Иконы оскорблены этим?
— Иконы оскорбить невозможно. Кишка у человека тонка. Икону нужно сначала научиться читать. Сколько времени надо, чтобы научиться на японском языке стихи писать? Милые мои, язык иконы в тысячу раз сложнее. А тут — он вчера уверовал и уже все понял. Зомбированный кретин. Просиял от веры и не может налюбоваться на себя. Нет, уж ты поработай, что-нибудь поделай, да с умом. Богослов VII века писал: любя знание, люби и труд и прилагай знание к труду, ибо от одних знаний ум надмевается, то есть гордится. Господь не фокусник, он чудеса на «бис» не делает. Аскетика и безумие находятся на очень коротком расстоянии друг от друга. Это называется — впадать в прелесть. В XI веке написали хороший текст о монахе: и вот он уже домолился до того, что обоняет небесные ароматы, осязает касания ангельских крыльев, и стал он из простого молитвенника игралищем дьявола.
Инициатива передачи икон исходит от церковных иерархов, а власть светская норовит им угодить…
— Нынешние иерархи церкви давно утратили связь с корневой религией. Да они бы и не знали, как выглядели в старину иконы, если бы не реставраторы. Вы шли по коридору и видели на стенах фотографии реставраторов раннего советского времени. Арестован — расстрелян, арестован — расстрелян.
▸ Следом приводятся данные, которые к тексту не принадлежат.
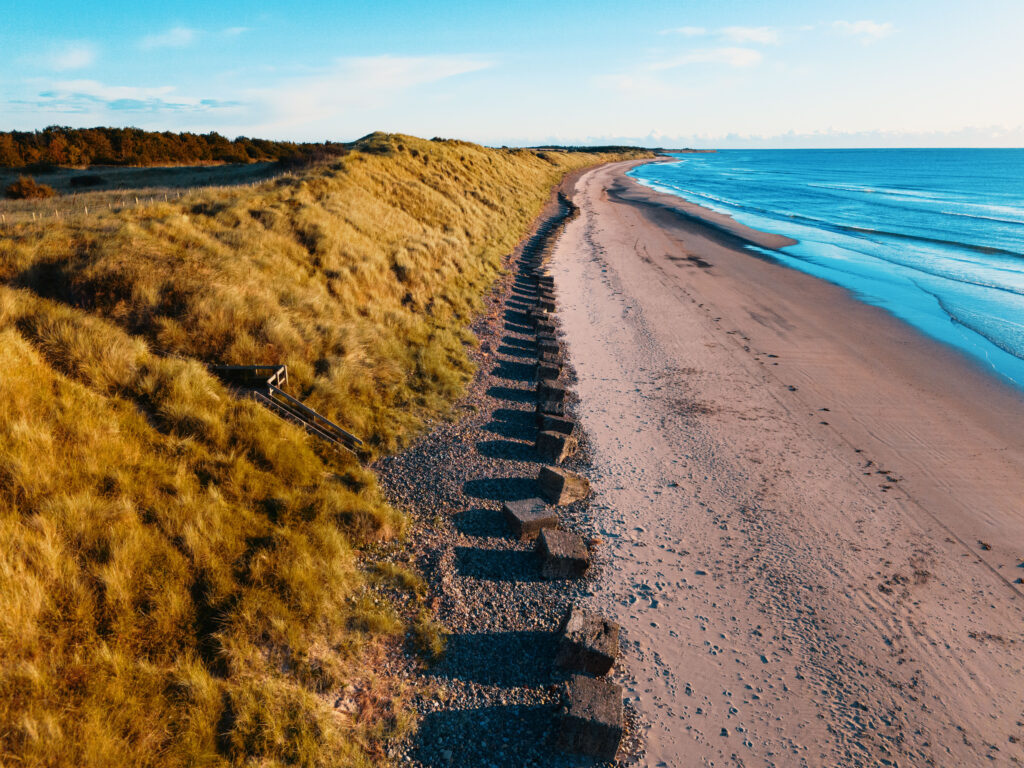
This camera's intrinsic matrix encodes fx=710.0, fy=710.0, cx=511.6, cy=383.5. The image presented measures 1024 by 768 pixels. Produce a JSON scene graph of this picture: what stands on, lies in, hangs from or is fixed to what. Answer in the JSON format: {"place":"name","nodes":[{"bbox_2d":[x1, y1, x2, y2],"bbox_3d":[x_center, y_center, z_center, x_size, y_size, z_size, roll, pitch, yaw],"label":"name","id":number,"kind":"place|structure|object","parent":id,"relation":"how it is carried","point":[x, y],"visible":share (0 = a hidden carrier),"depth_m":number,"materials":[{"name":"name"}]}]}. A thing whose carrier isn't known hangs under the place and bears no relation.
{"place":"outdoors","nodes":[
{"label":"outdoors","id":0,"kind":"place"},
{"bbox_2d":[41,42,95,70],"label":"cloud","id":1,"kind":"structure","parent":0,"point":[75,59],"materials":[{"name":"white"}]},
{"bbox_2d":[8,82,241,115],"label":"cloud","id":2,"kind":"structure","parent":0,"point":[115,104],"materials":[{"name":"white"}]},
{"bbox_2d":[0,162,287,224],"label":"field","id":3,"kind":"structure","parent":0,"point":[128,171],"materials":[{"name":"yellow plant"}]},
{"bbox_2d":[6,176,55,199],"bbox_3d":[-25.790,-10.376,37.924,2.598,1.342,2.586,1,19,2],"label":"shrub","id":4,"kind":"object","parent":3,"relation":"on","point":[30,186],"visible":0.94,"depth_m":37.53,"materials":[{"name":"plant"}]},
{"bbox_2d":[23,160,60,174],"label":"shrub","id":5,"kind":"object","parent":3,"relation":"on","point":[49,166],"visible":0.86,"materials":[{"name":"green plant"}]},
{"bbox_2d":[68,174,104,187],"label":"shrub","id":6,"kind":"object","parent":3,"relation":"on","point":[92,179],"visible":0.92,"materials":[{"name":"plant"}]},
{"bbox_2d":[0,125,342,169],"label":"tree line","id":7,"kind":"object","parent":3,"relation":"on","point":[115,147],"visible":0.78,"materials":[{"name":"brown plant"}]},
{"bbox_2d":[139,26,202,49],"label":"cloud","id":8,"kind":"structure","parent":0,"point":[177,31],"materials":[{"name":"white"}]},
{"bbox_2d":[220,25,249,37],"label":"cloud","id":9,"kind":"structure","parent":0,"point":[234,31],"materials":[{"name":"white"}]},
{"bbox_2d":[1,128,625,767],"label":"grassy dune","id":10,"kind":"structure","parent":0,"point":[537,162],"materials":[{"name":"gold plant"}]},
{"bbox_2d":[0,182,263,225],"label":"fence","id":11,"kind":"object","parent":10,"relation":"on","point":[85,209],"visible":0.51,"depth_m":27.81,"materials":[{"name":"wood"}]},
{"bbox_2d":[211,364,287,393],"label":"wooden platform","id":12,"kind":"structure","parent":10,"relation":"on","point":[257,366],"depth_m":11.21,"materials":[{"name":"brown wood"}]},
{"bbox_2d":[210,361,364,454],"bbox_3d":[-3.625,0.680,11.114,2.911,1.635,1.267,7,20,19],"label":"wooden staircase","id":13,"kind":"structure","parent":10,"relation":"on","point":[297,405],"depth_m":10.88,"materials":[{"name":"brown wood"}]},
{"bbox_2d":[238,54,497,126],"label":"cloud","id":14,"kind":"structure","parent":0,"point":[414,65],"materials":[{"name":"white"}]},
{"bbox_2d":[363,158,630,765],"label":"gravel strip","id":15,"kind":"object","parent":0,"point":[403,470],"visible":0.57,"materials":[{"name":"grey gravel"}]},
{"bbox_2d":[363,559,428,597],"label":"grass tuft","id":16,"kind":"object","parent":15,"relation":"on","point":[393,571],"visible":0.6,"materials":[{"name":"plant"}]},
{"bbox_2d":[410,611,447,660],"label":"grass tuft","id":17,"kind":"object","parent":15,"relation":"on","point":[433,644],"visible":0.63,"depth_m":7.13,"materials":[{"name":"green plant"}]},
{"bbox_2d":[502,497,556,539],"bbox_3d":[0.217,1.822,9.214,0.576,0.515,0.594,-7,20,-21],"label":"concrete block","id":18,"kind":"structure","parent":15,"relation":"on","point":[531,515],"depth_m":8.99,"materials":[{"name":"grey concrete"}]},
{"bbox_2d":[526,306,553,321],"bbox_3d":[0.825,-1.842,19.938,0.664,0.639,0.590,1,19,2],"label":"concrete block","id":19,"kind":"structure","parent":15,"relation":"on","point":[528,313],"depth_m":19.72,"materials":[{"name":"grey concrete"}]},
{"bbox_2d":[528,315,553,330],"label":"block","id":20,"kind":"structure","parent":15,"relation":"on","point":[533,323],"depth_m":18.68,"materials":[{"name":"grey concrete"}]},
{"bbox_2d":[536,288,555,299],"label":"concrete block","id":21,"kind":"structure","parent":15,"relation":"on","point":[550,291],"depth_m":21.97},
{"bbox_2d":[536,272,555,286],"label":"concrete block","id":22,"kind":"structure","parent":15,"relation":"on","point":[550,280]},
{"bbox_2d":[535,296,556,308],"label":"concrete block","id":23,"kind":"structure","parent":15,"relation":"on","point":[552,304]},
{"bbox_2d":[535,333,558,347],"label":"concrete block","id":24,"kind":"structure","parent":15,"relation":"on","point":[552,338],"depth_m":16.76,"materials":[{"name":"grey concrete"}]},
{"bbox_2d":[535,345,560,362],"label":"concrete block","id":25,"kind":"structure","parent":15,"relation":"on","point":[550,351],"depth_m":15.84,"materials":[{"name":"grey concrete"}]},
{"bbox_2d":[535,362,561,382],"bbox_3d":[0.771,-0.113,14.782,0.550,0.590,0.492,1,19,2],"label":"concrete block","id":26,"kind":"structure","parent":15,"relation":"on","point":[550,373],"depth_m":14.59,"materials":[{"name":"grey concrete"}]},
{"bbox_2d":[535,384,566,412],"bbox_3d":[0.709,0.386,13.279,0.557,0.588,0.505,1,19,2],"label":"concrete block","id":27,"kind":"structure","parent":15,"relation":"on","point":[548,390],"depth_m":13.06,"materials":[{"name":"grey concrete"}]},
{"bbox_2d":[534,428,577,463],"bbox_3d":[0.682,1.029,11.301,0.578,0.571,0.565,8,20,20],"label":"concrete block","id":28,"kind":"structure","parent":15,"relation":"on","point":[556,442],"depth_m":11.07,"materials":[{"name":"grey concrete"}]},
{"bbox_2d":[537,413,574,435],"bbox_3d":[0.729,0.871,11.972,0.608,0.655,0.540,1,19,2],"label":"concrete block","id":29,"kind":"structure","parent":15,"relation":"on","point":[554,420],"depth_m":11.76,"materials":[{"name":"grey concrete"}]},
{"bbox_2d":[535,528,590,580],"bbox_3d":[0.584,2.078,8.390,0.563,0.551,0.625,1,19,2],"label":"concrete block","id":30,"kind":"structure","parent":15,"relation":"on","point":[565,558],"depth_m":8.14,"materials":[{"name":"grey concrete"}]},
{"bbox_2d":[538,464,589,504],"bbox_3d":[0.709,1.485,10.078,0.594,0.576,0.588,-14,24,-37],"label":"concrete block","id":31,"kind":"structure","parent":15,"relation":"on","point":[565,480],"depth_m":9.86,"materials":[{"name":"grey concrete"}]},
{"bbox_2d":[557,605,619,676],"bbox_3d":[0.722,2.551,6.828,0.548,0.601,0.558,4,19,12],"label":"concrete block","id":32,"kind":"structure","parent":15,"relation":"on","point":[569,629],"depth_m":6.61,"materials":[{"name":"grey concrete"}]},
{"bbox_2d":[556,674,625,757],"bbox_3d":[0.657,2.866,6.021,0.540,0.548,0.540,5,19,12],"label":"concrete block","id":33,"kind":"structure","parent":15,"relation":"on","point":[596,695],"depth_m":5.81,"materials":[{"name":"grey concrete"}]},
{"bbox_2d":[0,0,1023,149],"label":"sky","id":34,"kind":"structure","parent":0,"point":[1001,117],"materials":[{"name":"blue"}]},
{"bbox_2d":[507,143,715,155],"label":"distant headland","id":35,"kind":"structure","parent":0,"point":[656,149],"materials":[{"name":"green plant"}]},
{"bbox_2d":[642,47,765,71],"label":"cloud","id":36,"kind":"structure","parent":0,"point":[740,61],"materials":[{"name":"white"}]},
{"bbox_2d":[662,25,781,43],"label":"cloud","id":37,"kind":"structure","parent":0,"point":[694,33],"materials":[{"name":"white"}]},
{"bbox_2d":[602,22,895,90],"label":"cloud","id":38,"kind":"structure","parent":0,"point":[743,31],"materials":[{"name":"white"}]},
{"bbox_2d":[542,154,1023,767],"label":"sand beach","id":39,"kind":"structure","parent":0,"point":[656,289],"materials":[{"name":"beige sand"}]},
{"bbox_2d":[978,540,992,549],"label":"seaweed","id":40,"kind":"object","parent":39,"relation":"on","point":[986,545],"visible":0.9,"depth_m":9.20,"materials":[{"name":"brown"}]},
{"bbox_2d":[560,124,1023,148],"label":"cloud","id":41,"kind":"structure","parent":0,"point":[891,134],"materials":[{"name":"white"}]},
{"bbox_2d":[632,144,1023,393],"label":"sea","id":42,"kind":"structure","parent":0,"point":[1018,149],"materials":[{"name":"blue liquid"}]},
{"bbox_2d":[825,19,895,40],"label":"cloud","id":43,"kind":"structure","parent":0,"point":[870,29],"materials":[{"name":"white"}]}
]}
В газетах 20-х годов писали: за сговор с попами реставраторов надо ставить к стенке. И ставили! И опять реставраторы попали под пресс, теперь уже церковный. Вдруг нужно церквям отдать все иконы. Да за пару лет они исчезнут! Филимонов, руководивший в царское время церковно-археологическим обществом, человек глубоко религиозный, не чета теперешним неофитам, писал: как это ни печально, но именно деятелями церкви уничтожена вся церковная культура. София Киевская построена в XI веке, в византийском стиле, украшать ее великих мастеров приглашали. Что делает в XVII веке митрополит Петр Могила? Он заменяет шлемовидные купола на католические «спринцовки», заштукатуривает замечательные мозаики XI века. Как у него рука поднялась? Владимирскую Богоматерь, которая принадлежала не церкви, а царской фамилии, не выносили в крестный ход. Выносили копию, оригинал берегли.
А теперь самые святые иконы по всему миру возят, показывают…
— Та самая шишка посреди лба. Сено к лошади не ходит. Хотите приложиться к великой святыне, обуйтесь, как это раньше паломники делали, и дойдите.
Чем икона древнее, тем лучше?
— Нет. Дурак, он и в XII веке был дурак. Правда, тогда в целом духовная культура была глубже.
Вам, наверное, одного взгляда достаточно, чтобы определить качество иконописи?
— Вы не представляете размах этой индустрии в прошлом. Один Палех выдавал до миллиона икон в год. Артельная работа, профессиональная, но мертвая — все иконы делаются по кальке. У монголов есть зловредная поговорка: из ста тысяч мышей коня не сделать. Другое дело — шедевры. Я свободен от скромности, но когда видишь, как творили Рублев, Феофан Грек, Дионисий, то понимаешь, где они, и где ты, Адольф Николаевич. Так что сядь пониже, а то угоришь.